**PROBLEM STATEMENT**
The answer must be the full listing, word for word, with no pictures in it.

**DATA PROVIDED**
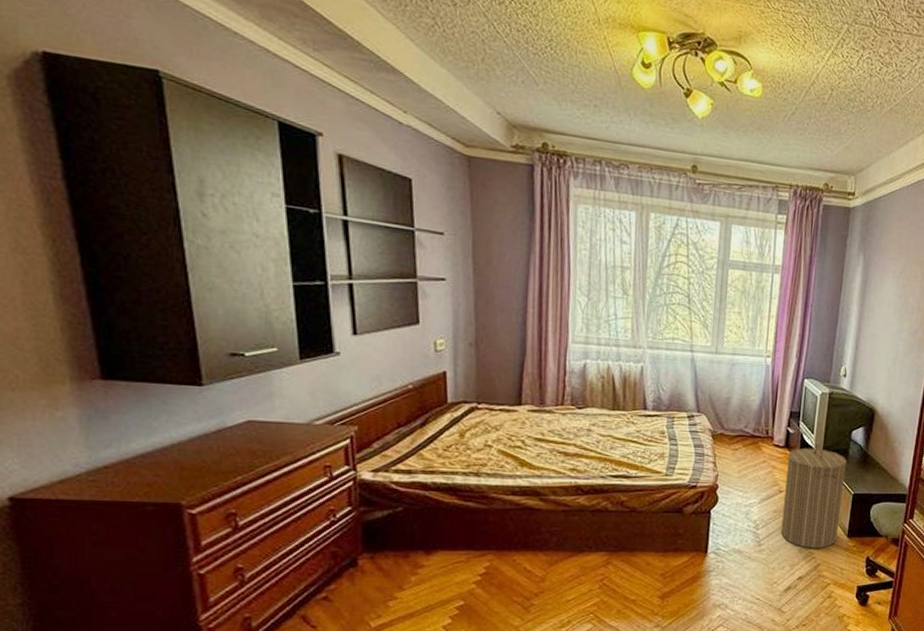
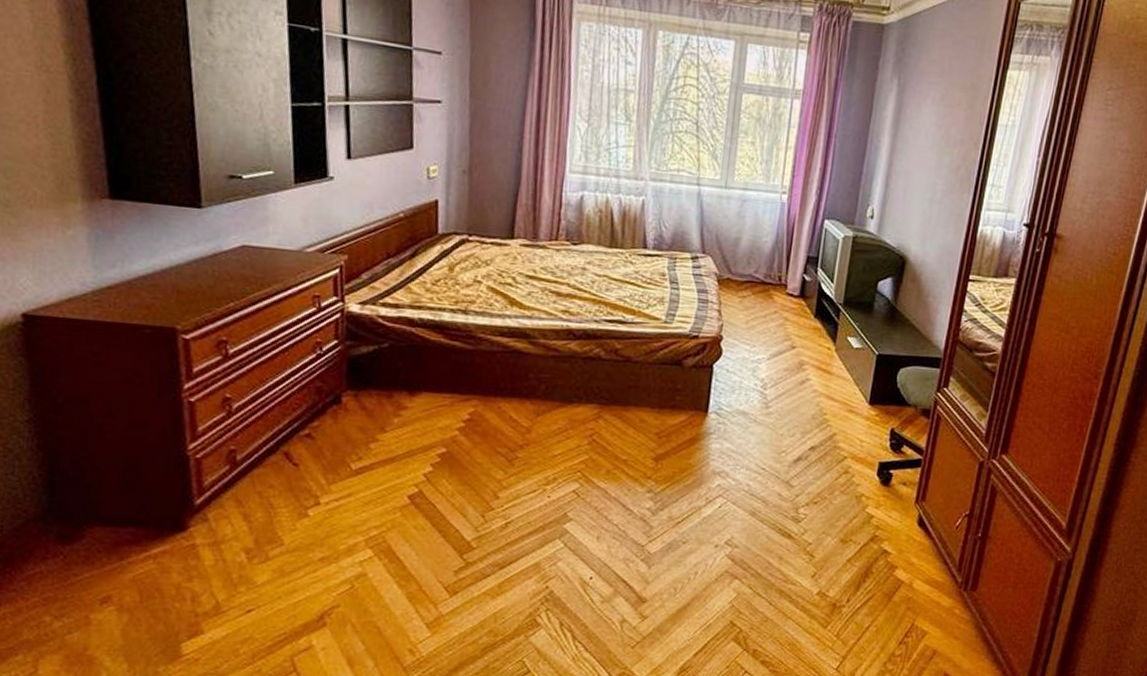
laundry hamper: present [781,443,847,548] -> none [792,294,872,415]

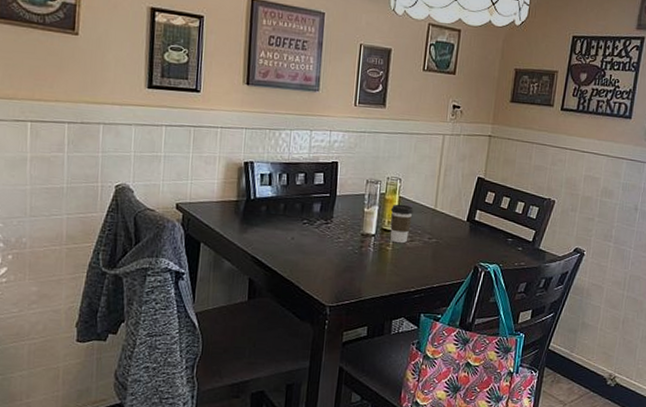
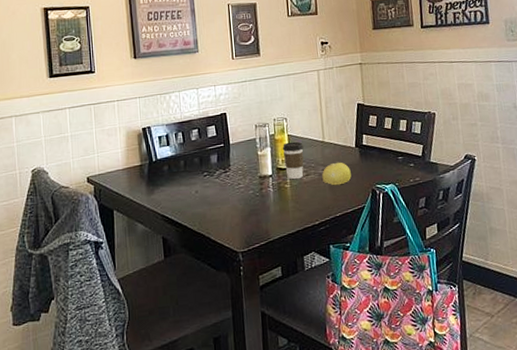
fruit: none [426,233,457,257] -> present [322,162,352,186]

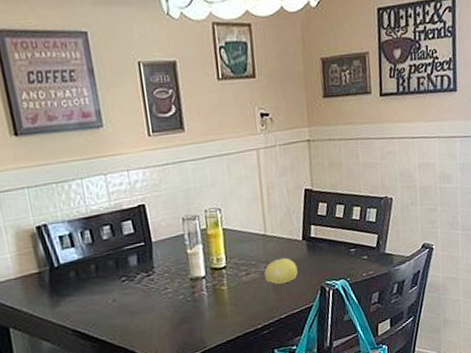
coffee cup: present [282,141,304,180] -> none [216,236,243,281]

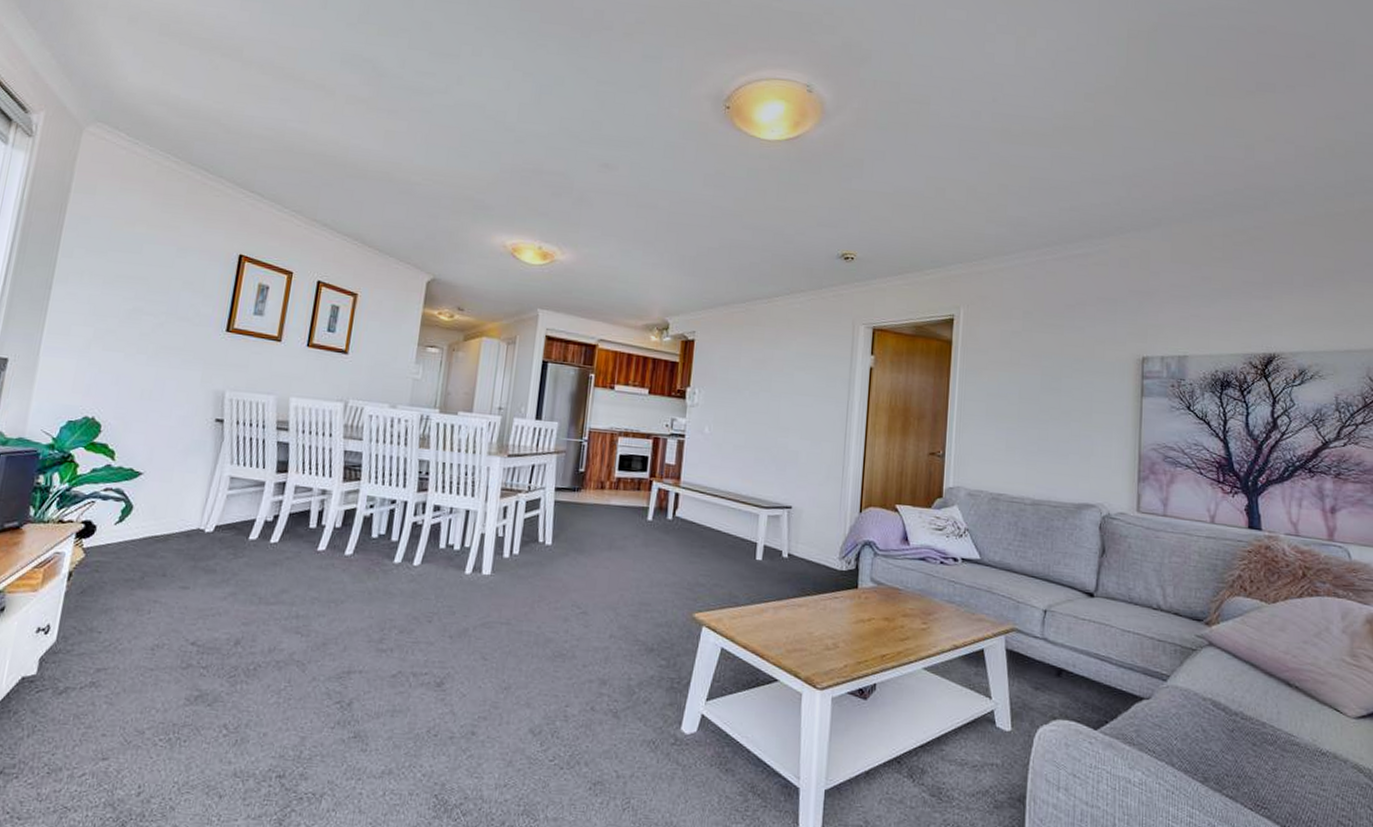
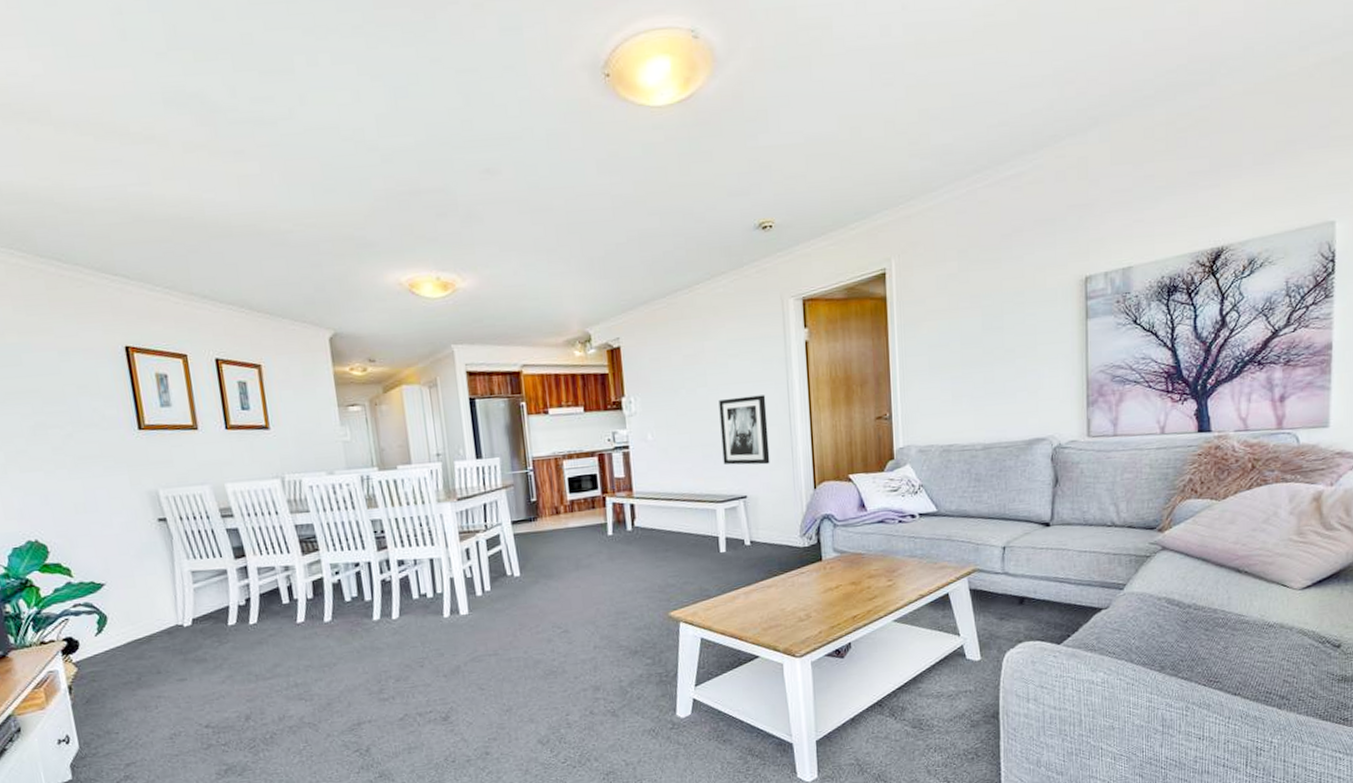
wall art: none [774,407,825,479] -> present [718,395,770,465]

**COMPLETED EXERCISE**
laundry hamper: present [781,443,847,548] -> none [792,294,872,415]

fruit: none [426,233,457,257] -> present [322,162,352,186]

coffee cup: present [282,141,304,180] -> none [216,236,243,281]

wall art: none [774,407,825,479] -> present [718,395,770,465]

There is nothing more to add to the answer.